There are no common missense polymorphisms in FOXE1 and rare variants identified by sequencing do not account for the association signal, leading to a hypothesis that the functional variants are regulatory. Recently, multiple craniofacial enhancers were identified in a zebrafish screen of multi-species conserved elements or by ChIP-Seq of p300 in mouse craniofacial tissue. In the zebrafish study by Lidral et al. (2015), differential activity was observed for the -67.7 kb element with alleles at rs7850258. The OFC risk allele creates MYC and ARNT binding sites that increase activity of the enhancer (Lidral et al. 2015). In our study, rs7850258 was not among the top SNPs (p = 1.45 × 10−5) and is not in strong linkage disequilibrium with our lead SNP, rs12347191, (r 2 = 0.33, D′ = 0.65 in Europeans, see Fig. 3). We were unable to perform conditional analyses because of the large number of trios contributing to this study, so it remains possible SNP rs7850258 is an independent association signal, which would be consistent with the risk haplotypes described in Moreno et al. (2009). Our bioinformatic analysis of the other craniofacial enhancers identified several motifs altered by OFC risk alleles that are candidates for the molecular validation needed to identify specific functional variants regulating FOXE1. A major contribution of this study is the dense genotyping of this region that could allow comprehensive interrogation of risk alleles for OFCs.

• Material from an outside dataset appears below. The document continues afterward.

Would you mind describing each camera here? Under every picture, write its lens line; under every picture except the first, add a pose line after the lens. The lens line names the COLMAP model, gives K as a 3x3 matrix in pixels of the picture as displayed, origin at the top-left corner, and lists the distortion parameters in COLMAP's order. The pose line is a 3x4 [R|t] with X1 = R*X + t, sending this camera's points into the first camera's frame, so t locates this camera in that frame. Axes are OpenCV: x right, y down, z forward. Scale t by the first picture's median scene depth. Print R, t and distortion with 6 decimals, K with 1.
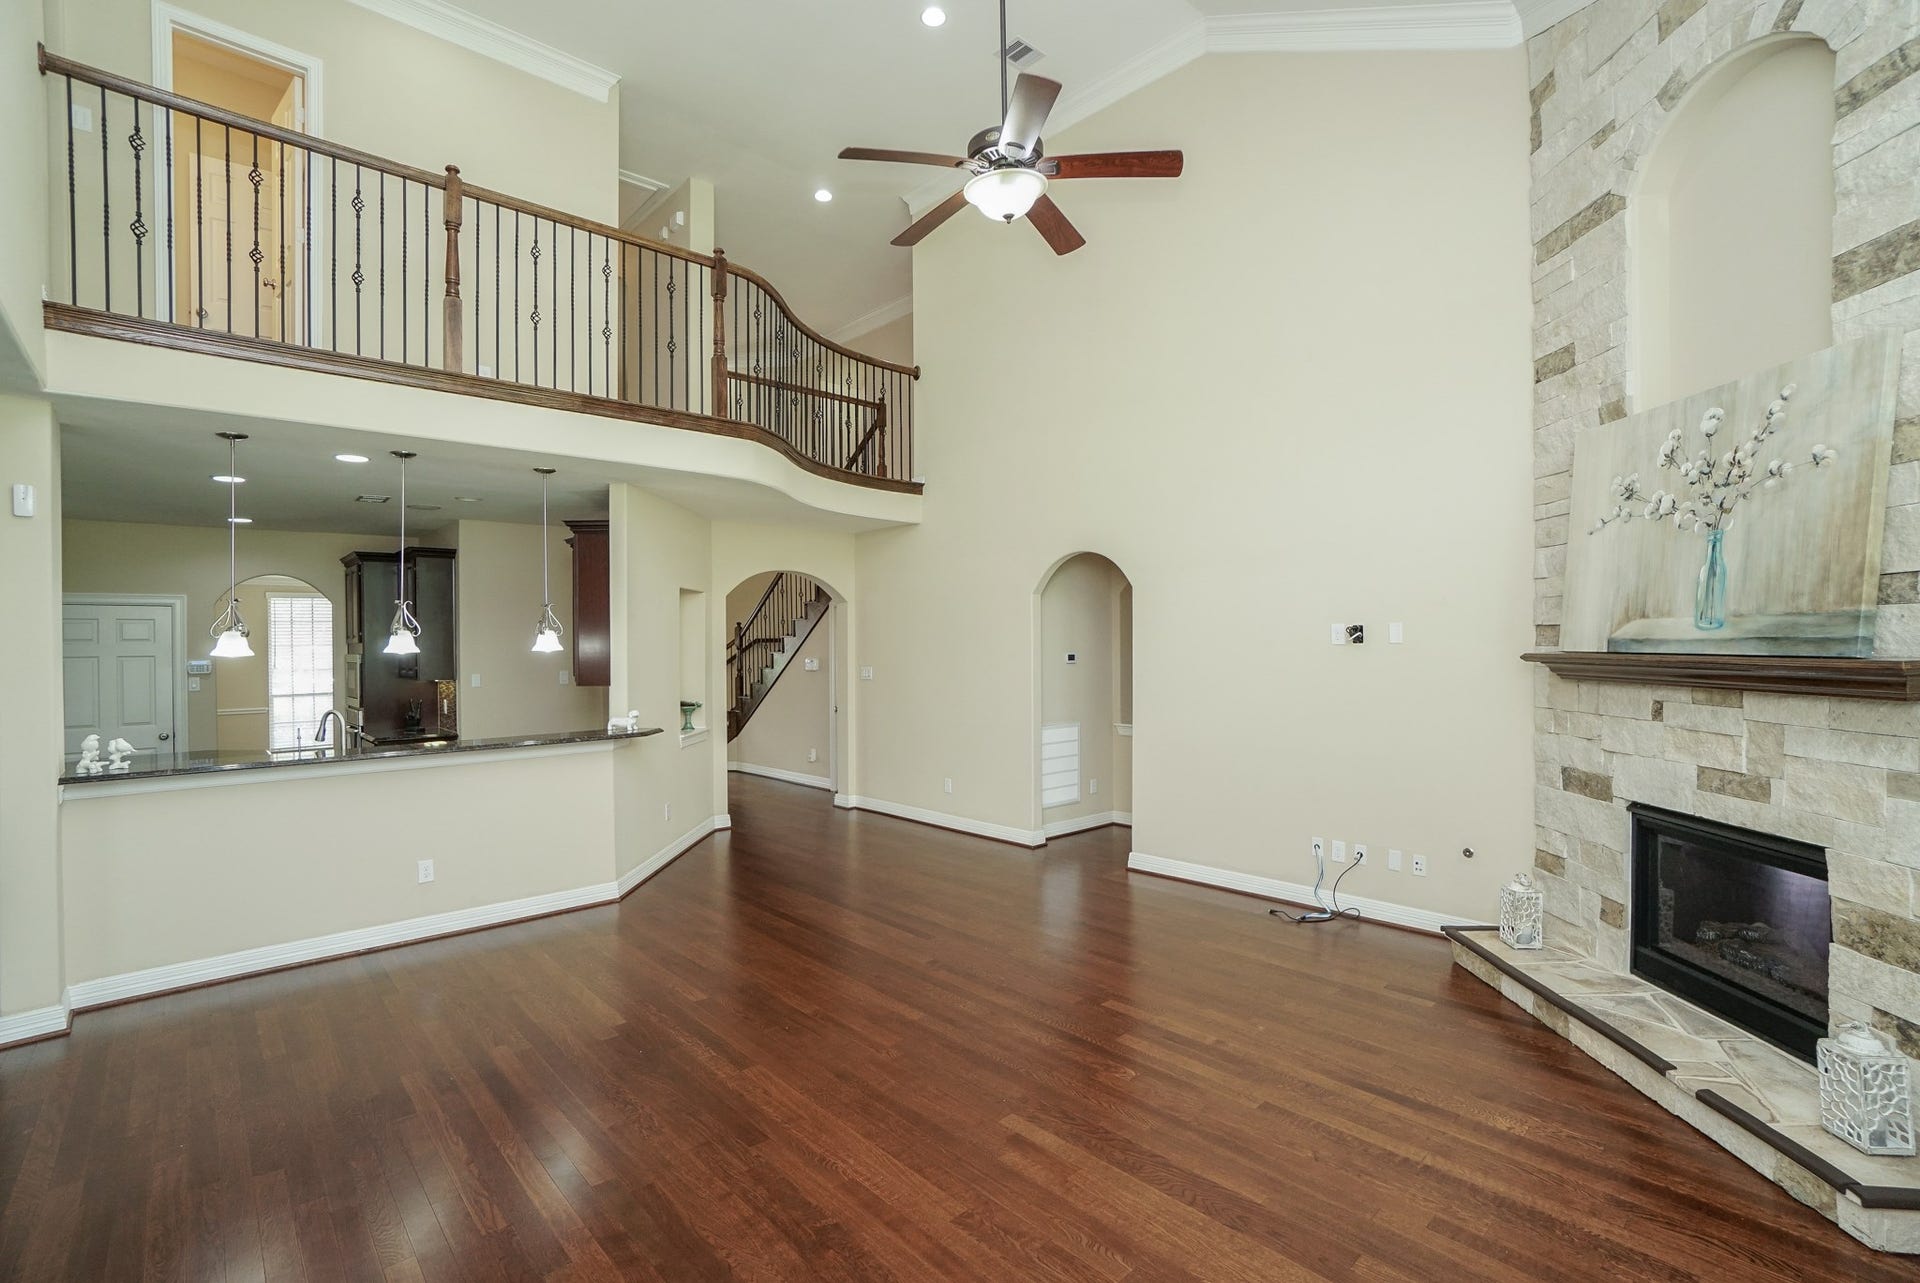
lens RADIAL K [[868.0, 0, 952.3], [0, 868.0, 643.3], [0, 0, 1]] dist [-0.063324, 0.023493]
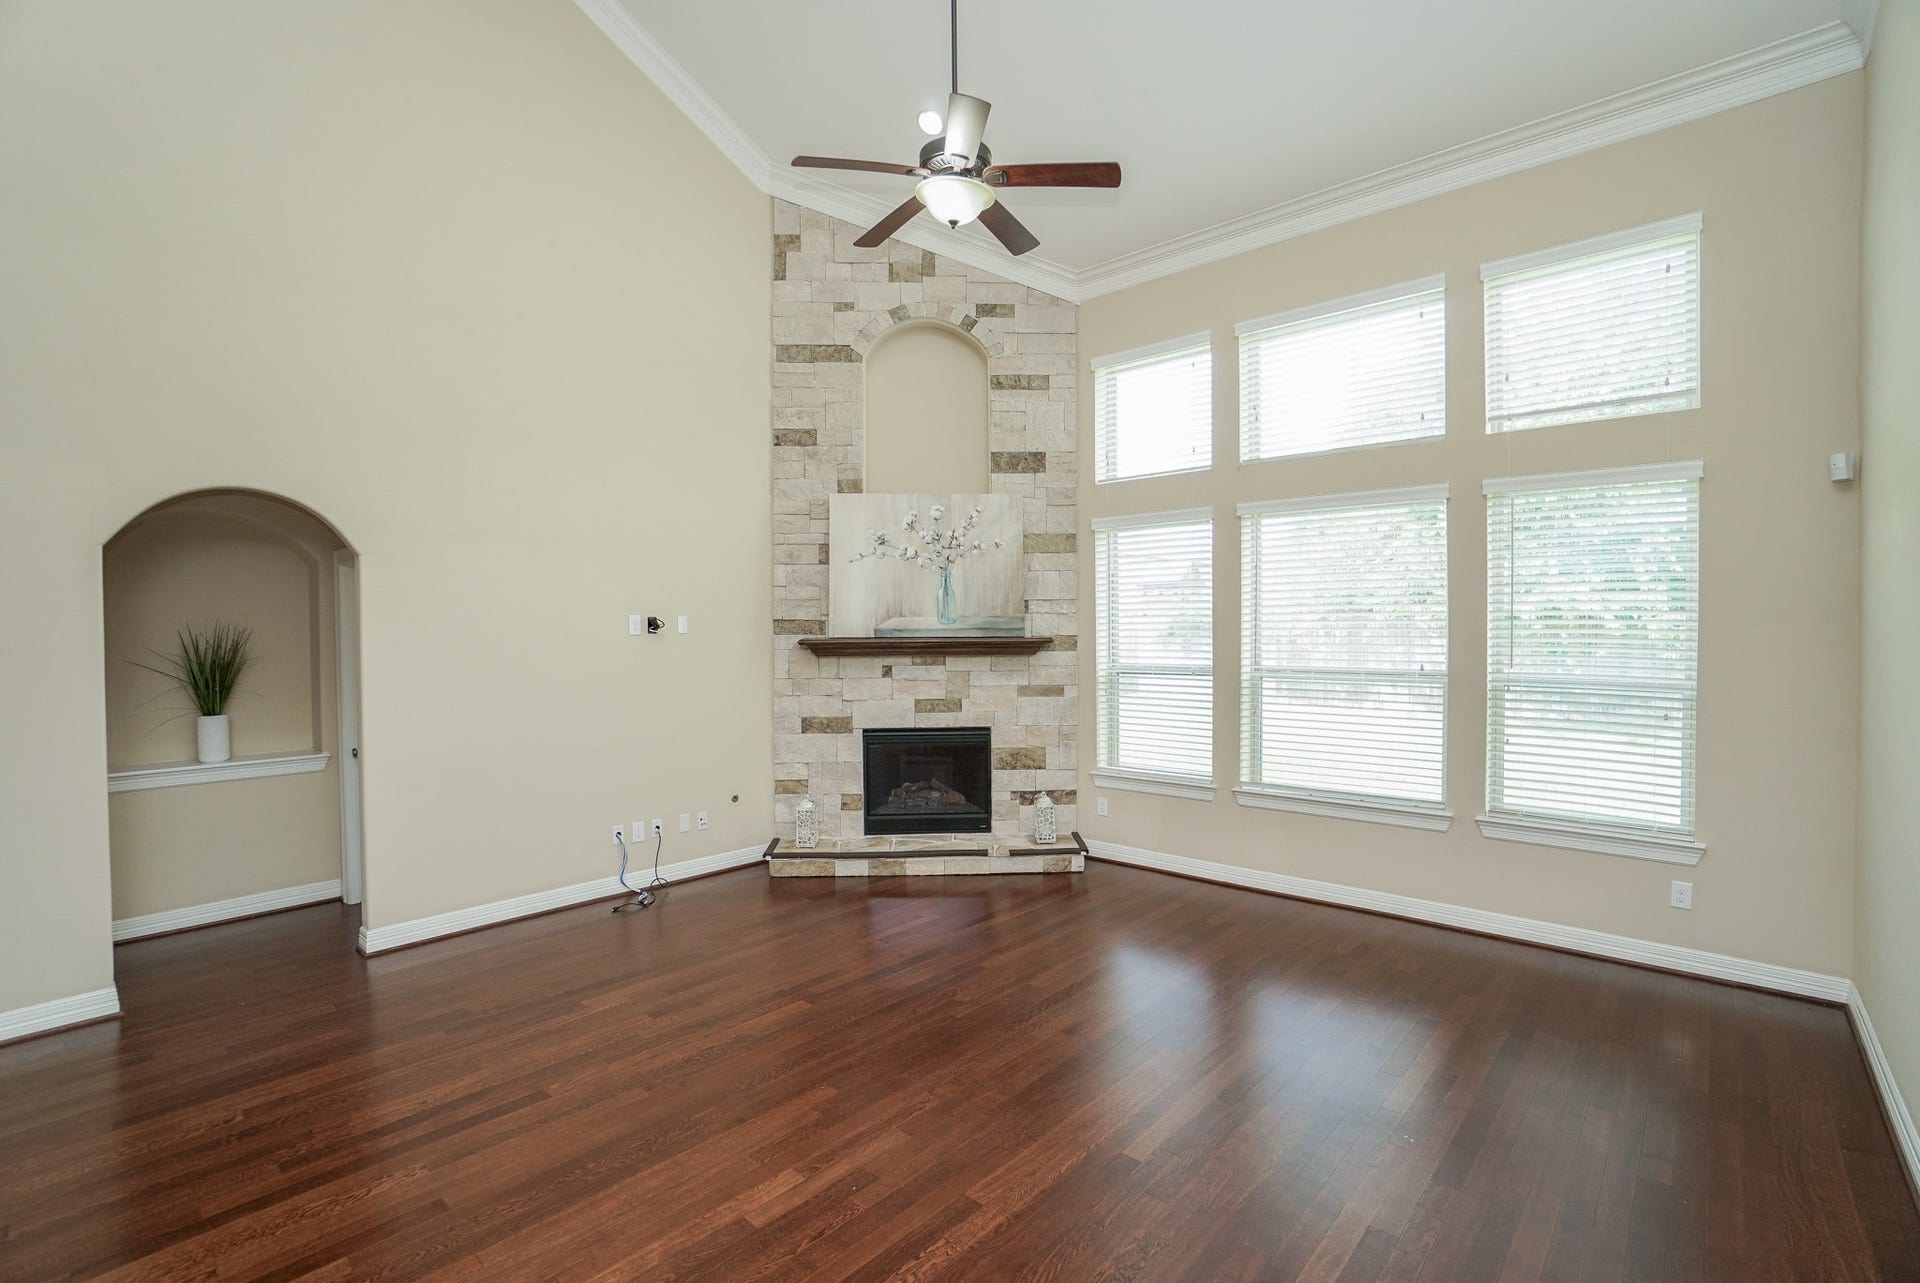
lens RADIAL K [[868.0, 0, 952.3], [0, 868.0, 643.3], [0, 0, 1]] dist [-0.063324, 0.023493]
pose [[-0.086923, -0.008239, 0.996181, -0.948006], [0.009399, 0.999915, 0.009090, 0.008942], [-0.996171, 0.010154, -0.086838, 1.055513]]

A number of loci approached genome-wide significance in the full CL/P GWAS. Most of these were suggestive in one of the contributing studies, but some were not observed previously, and included biologically relevant genes, SHROOM3 (4q21.1), keratins (12q13.13), and NRG1. SHROOM3 is an actin-binding protein required for neurulation. The 12q13.13 locus contains a cluster of type II keratins, which heteropolymerize to form intermediate filaments in epithelial cells. The GWAS approach has now pointed to several genes involved in the cytoskeleton (Leslie et al. 2012, 2016a). Additional molecular evidence on other OFC-related genes further supports regulation of cytoskeletal dynamics in the pathogenesis of OFCs (Biggs et al. 2014; Caddy et al. 2010; De Groote et al. 2015; Leslie et al. 2012). Similarly SHROOM3 and NRG1 join a list of genes, including GRHL3, IRF6, and TFAP2A, required for neurulation that are also implicated in OFCs (Copp and Greene 2013; Kousa et al. 2013; Wang et al. 2011).

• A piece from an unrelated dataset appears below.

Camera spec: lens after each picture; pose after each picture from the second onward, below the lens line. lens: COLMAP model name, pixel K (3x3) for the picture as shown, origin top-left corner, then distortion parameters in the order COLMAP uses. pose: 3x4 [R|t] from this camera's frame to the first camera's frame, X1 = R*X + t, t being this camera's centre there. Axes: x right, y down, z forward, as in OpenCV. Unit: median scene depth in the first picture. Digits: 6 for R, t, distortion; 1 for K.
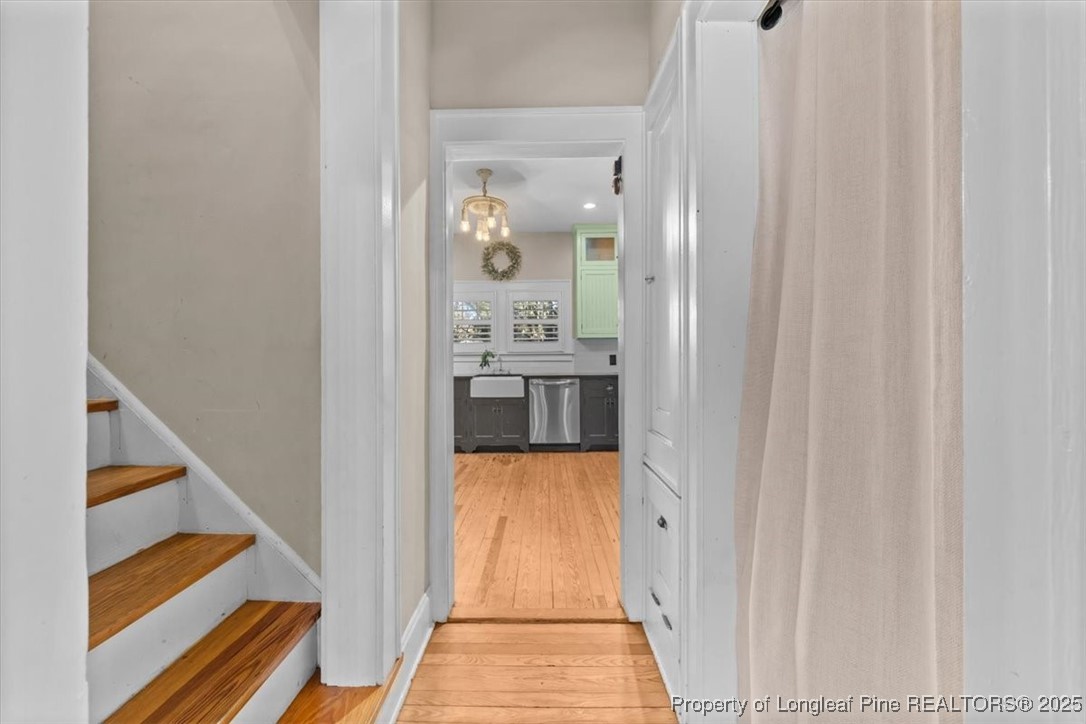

In conclusion, we have performed a multi-ethnic genome-wide meta-analysis of CL/P, CP, and all OFCs combined which revealed two novel, biologically relevant genes, TP63 (for CL/P) and FOXE1 (for all OFCs). Previously reported associations were recapitulated, and several new suggestive loci were implicated. Overall, this study reinforces the notion that OFCs exhibit a high level of genetic heterogeneity and illustrates the utility of combining studies via meta-analysis to yield new discoveries. These findings contribute to our growing understanding of the genetic architecture of OFCs and may one day benefit recurrence prediction and prognosis.